I don’t understand this level of economics but I’d like to and I’d like Will Hutton to expand on what he finds important about the 3.5% discount rate. I am a tax-payer and I pay national insurance, I also pay into a workplace pension and expect to be paid both state and private pensions within a couple of years. For me “30 years” is a lifetime – if I’m lucky!
Here is the question being discussed. To me is whether what I’m paying into my private pensions or what I’m paying in taxes, going to mean for my children and their children. My guess this is what political economist Will Hutton is tickling his chin about, what Amarvir Singh-Bal is bringing our attention to, what is being discussed behind Treasury doors and what matters to engineering firms like Hatch who will be delivering the infrastructure we as individuals and collectively sponsor.
“Entrepreneurs with a technical soul“, that’s how Amarvir’s firm describe themselves and my thinking is that this kind of dive into the fundamentals of how we finance our country’s development is something that we ought to know about.

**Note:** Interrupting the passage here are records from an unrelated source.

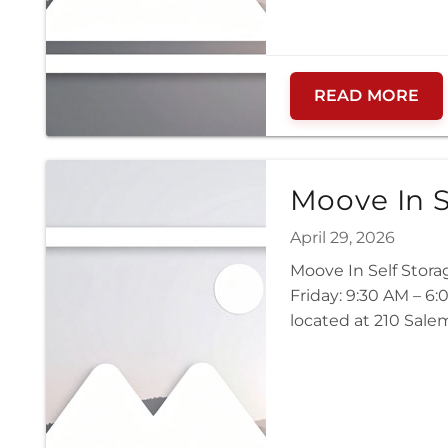
READ MORE
Moove In S
April 29, 2026
Moove In Self Stor
Friday: 9:30 AM – 6
located at 210 Sale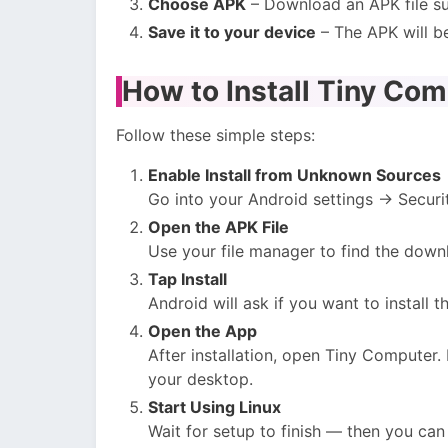
Choose APK
– Download an APK file su
Save it to your device
– The APK will b
How to Install Tiny Co
Follow these simple steps:
Enable Install from Unknown Sources
Go into your Android settings → Securi
Open the APK File
Use your file manager to find the downl
Tap Install
Android will ask if you want to install
Open the App
After installation, open Tiny Computer.
your desktop.
Start Using Linux
Wait for setup to finish — then you can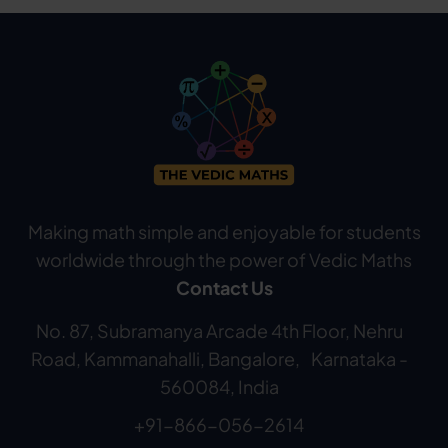
Making math simple and enjoyable for students
worldwide through the power of Vedic Maths
Contact Us
No. 87, Subramanya Arcade 4th Floor, Nehru
Road, Kammanahalli, Bangalore, Karnataka -
560084, India
+91-866-056-2614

This is our money that is being spent on the future and which pots, which streams of taxation or pension contributions are being assigned to the projects under consideration are matters of interest to anyone who pays taxes or saves for their long-term future.
The review will be carried out over the next 6 months and the findings will influence how our pension investment managers spend our savings on investment, how the Government spends our taxes. This from the review annjouncement (above)
So what does this mean to ordinary people?
So Mr Will Hutton and Mr Amarvir Singh-Bal , can you help ordinary people who aren’t political economists but need to better understand how Britain’s development is financed.
What does this mean to our gilts market? What about infrastructure funds for private pensions? What will our great DB and DC schemes do that tax-payers won’t?